▶ _Records for the task_
<<<<
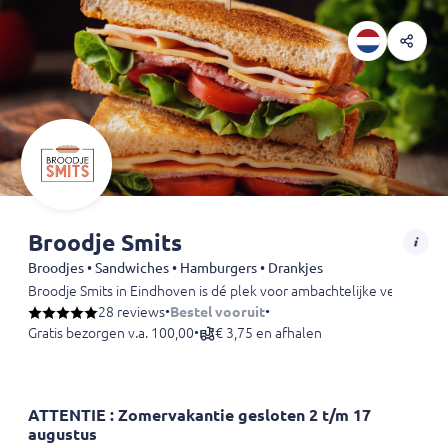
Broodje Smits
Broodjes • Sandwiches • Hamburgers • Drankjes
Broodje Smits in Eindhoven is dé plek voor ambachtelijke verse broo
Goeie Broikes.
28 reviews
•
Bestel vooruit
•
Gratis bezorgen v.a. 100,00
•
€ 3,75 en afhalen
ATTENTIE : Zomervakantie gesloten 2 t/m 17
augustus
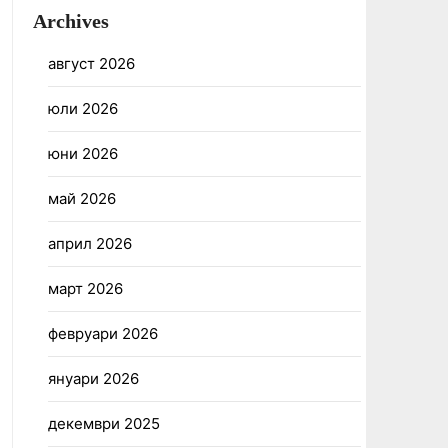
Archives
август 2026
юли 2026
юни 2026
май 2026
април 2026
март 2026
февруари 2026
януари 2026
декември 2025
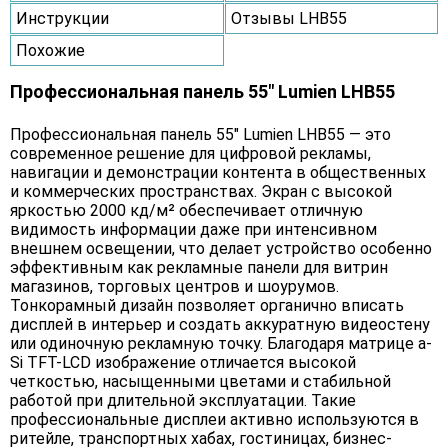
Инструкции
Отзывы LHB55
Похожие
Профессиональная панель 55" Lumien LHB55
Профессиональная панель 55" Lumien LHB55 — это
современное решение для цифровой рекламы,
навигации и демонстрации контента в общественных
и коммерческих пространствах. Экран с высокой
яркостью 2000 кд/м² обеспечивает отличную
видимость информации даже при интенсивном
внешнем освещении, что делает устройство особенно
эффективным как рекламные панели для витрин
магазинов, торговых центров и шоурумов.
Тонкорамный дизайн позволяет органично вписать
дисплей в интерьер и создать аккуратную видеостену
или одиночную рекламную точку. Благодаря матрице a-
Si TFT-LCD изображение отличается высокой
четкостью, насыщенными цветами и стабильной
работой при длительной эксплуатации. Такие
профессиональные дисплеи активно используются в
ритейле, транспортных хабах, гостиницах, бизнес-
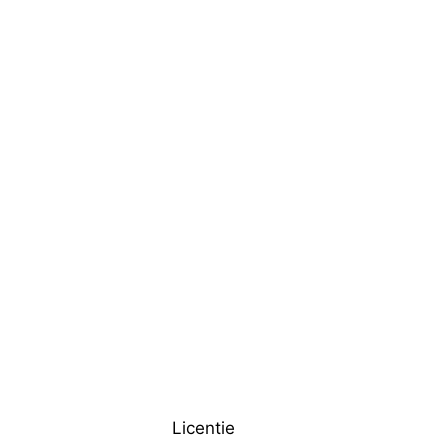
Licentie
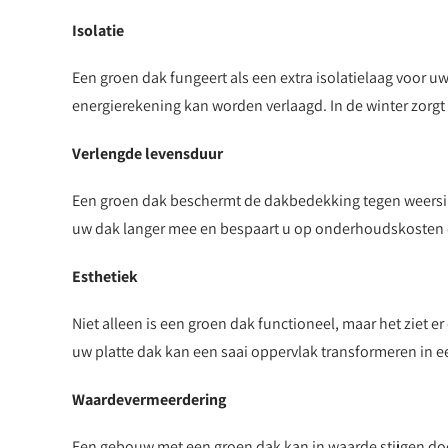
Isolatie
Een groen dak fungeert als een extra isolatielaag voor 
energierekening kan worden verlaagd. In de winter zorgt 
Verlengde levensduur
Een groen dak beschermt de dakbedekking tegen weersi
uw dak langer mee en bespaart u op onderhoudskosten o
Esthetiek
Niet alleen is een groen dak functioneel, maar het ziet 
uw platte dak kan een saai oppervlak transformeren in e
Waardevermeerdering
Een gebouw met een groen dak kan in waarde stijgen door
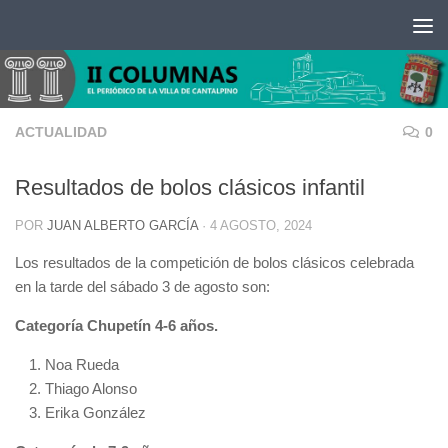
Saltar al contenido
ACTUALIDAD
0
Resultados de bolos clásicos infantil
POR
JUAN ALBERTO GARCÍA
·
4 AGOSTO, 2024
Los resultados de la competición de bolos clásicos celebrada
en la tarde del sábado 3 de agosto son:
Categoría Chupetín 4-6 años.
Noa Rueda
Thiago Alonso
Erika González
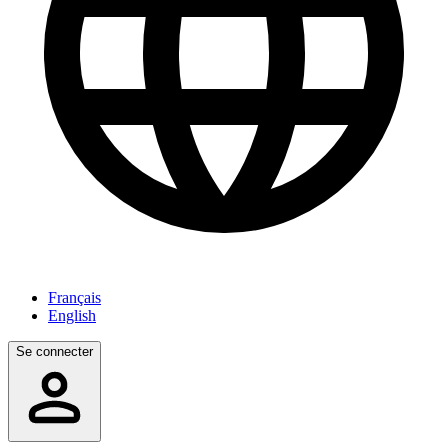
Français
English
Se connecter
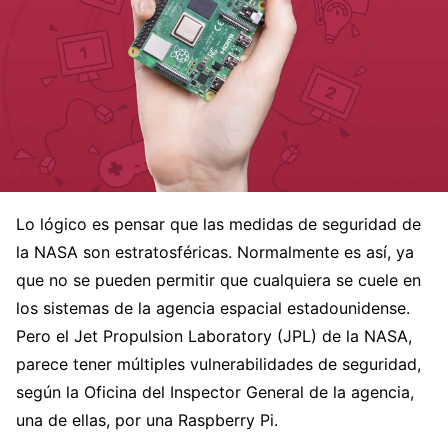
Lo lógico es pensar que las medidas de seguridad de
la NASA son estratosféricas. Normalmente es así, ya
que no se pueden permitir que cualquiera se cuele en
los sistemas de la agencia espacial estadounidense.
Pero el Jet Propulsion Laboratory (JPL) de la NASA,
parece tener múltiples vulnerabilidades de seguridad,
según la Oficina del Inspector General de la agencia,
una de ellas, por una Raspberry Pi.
>>>>
▶ _Problem details_
No picture should be included when the data are set down again exactly.

▶ _Exercise result_
Broodje Smits
Broodjes • Sandwiches • Hamburgers • Drankjes
Broodje Smits in Eindhoven is dé plek voor ambachtelijke verse broo
Goeie Broikes.
28 reviews
•
Bestel vooruit
•
Gratis bezorgen v.a. 100,00
•
€ 3,75 en afhalen
ATTENTIE : Zomervakantie gesloten 2 t/m 17
augustus
Archives
август 2026
юли 2026
юни 2026
май 2026
април 2026
март 2026
февруари 2026
януари 2026
декември 2025
Инструкции
Отзывы LHB55
Похожие
Профессиональная панель 55" Lumien LHB55
Профессиональная панель 55" Lumien LHB55 — это
современное решение для цифровой рекламы,
навигации и демонстрации контента в общественных
и коммерческих пространствах. Экран с высокой
яркостью 2000 кд/м² обеспечивает отличную
видимость информации даже при интенсивном
внешнем освещении, что делает устройство особенно
эффективным как рекламные панели для витрин
магазинов, торговых центров и шоурумов.
Тонкорамный дизайн позволяет органично вписать
дисплей в интерьер и создать аккуратную видеостену
или одиночную рекламную точку. Благодаря матрице a-
Si TFT-LCD изображение отличается высокой
четкостью, насыщенными цветами и стабильной
работой при длительной эксплуатации. Такие
профессиональные дисплеи активно используются в
ритейле, транспортных хабах, гостиницах, бизнес-
Licentie
Isolatie
Een groen dak fungeert als een extra isolatielaag voor 
energierekening kan worden verlaagd. In de winter zorgt 
Verlengde levensduur
Een groen dak beschermt de dakbedekking tegen weersi
uw dak langer mee en bespaart u op onderhoudskosten o
Esthetiek
Niet alleen is een groen dak functioneel, maar het ziet 
uw platte dak kan een saai oppervlak transformeren in e
Waardevermeerdering
Een gebouw met een groen dak kan in waarde stijgen door
Saltar al contenido
ACTUALIDAD
0
Resultados de bolos clásicos infantil
POR
JUAN ALBERTO GARCÍA
·
4 AGOSTO, 2024
Los resultados de la competición de bolos clásicos celebrada
en la tarde del sábado 3 de agosto son:
Categoría Chupetín 4-6 años.
Noa Rueda
Thiago Alonso
Erika González
Français
English
Se connecter
Lo lógico es pensar que las medidas de seguridad de
la NASA son estratosféricas. Normalmente es así, ya
que no se pueden permitir que cualquiera se cuele en
los sistemas de la agencia espacial estadounidense.
Pero el Jet Propulsion Laboratory (JPL) de la NASA,
parece tener múltiples vulnerabilidades de seguridad,
según la Oficina del Inspector General de la agencia,
una de ellas, por una Raspberry Pi.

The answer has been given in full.